4. Cadbury’s Mini Eggs

1 mini-egg: 2.4g net carbohydrates, 2.3g added sugar, .6g fat, 0 protein, 16 calories

These candy-coated eggs are delicious and have relatively little fat.

5. M&M’s

1 M&M: .65g net carbohydrates, .5g added sugar, 0 fat, 0 protein, 4 calories

As far as chocolate goes, not a bad option! But we prefer the seasonal mini-eggs.

6. Hershey’s Kisses

1 kiss: 2.7g net carbohydrates, 2.3g added sugar, 1g fat, 0 protein, 21 calories

Not really an Easter candy, even with the pastel foil.

7. Hershey’s Milk Chocolate Candy Eggs

1 egg: 3.6g net carbohydrates, 3.2g added sugar, 1.6g fat, .4g protein, 28 calories

Basically a Kiss in the shape of an egg.

8. Cadbury’s Creme Eggs

1 egg: 25g net carbohydrates, 20g added sugars, 5g fat, 1g protein, 150 calories

No. Just don’t. You know it’s a terrible idea.

9. Reese’s Peanut Butter Eggs

1 egg: 18g net carbohydrates, 15g added sugars, 10g fat, 4g protein, 170 calories

The peanut butter eggs are giving creme eggs a run for their money in popularity. At least it’s fewer carbs? We love all things peanut butter, but these little fat bombs are a poor decision for hypo rescue.

10. Lindt Little Gold Chocolate Bunny

1 bunny: 52g net carbohydrates, 48g added sugar, 28g fat, 4g protein, 440 calories

Delicious but inappropriate.

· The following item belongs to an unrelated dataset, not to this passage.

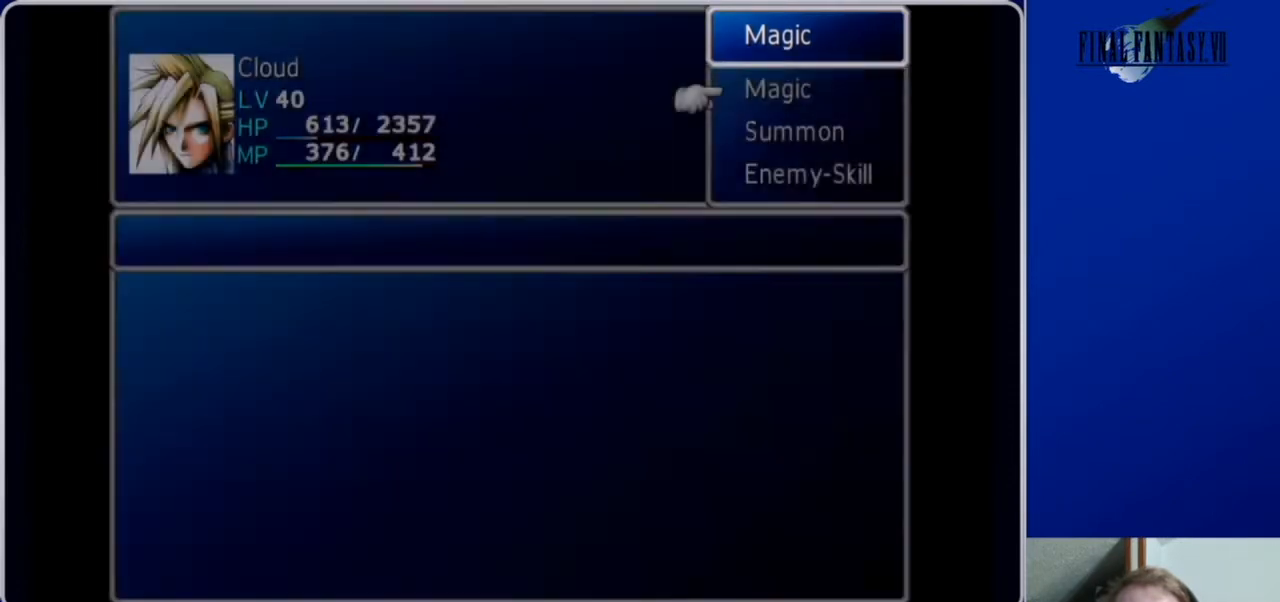
{"buttons": ["DPAD_UP"], "left_stick": "center", "right_stick": "center", "events": [[267, "DPAD_DOWN", "down"], [367, "DPAD_DOWN", "up"], [500, "DPAD_UP", "down"]]}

Okay, maybe it’s unfair to count the entire bunny. But that’s kind of the point — this is one of those foods where it is impossible to have any confidence in portion size and difficult to know when to stop, and the foil wrapping does not make it easy to save the rest for later. Combine that with its size and tendency to melt, and this is not the right sweet to stash in your jacket pocket or purse.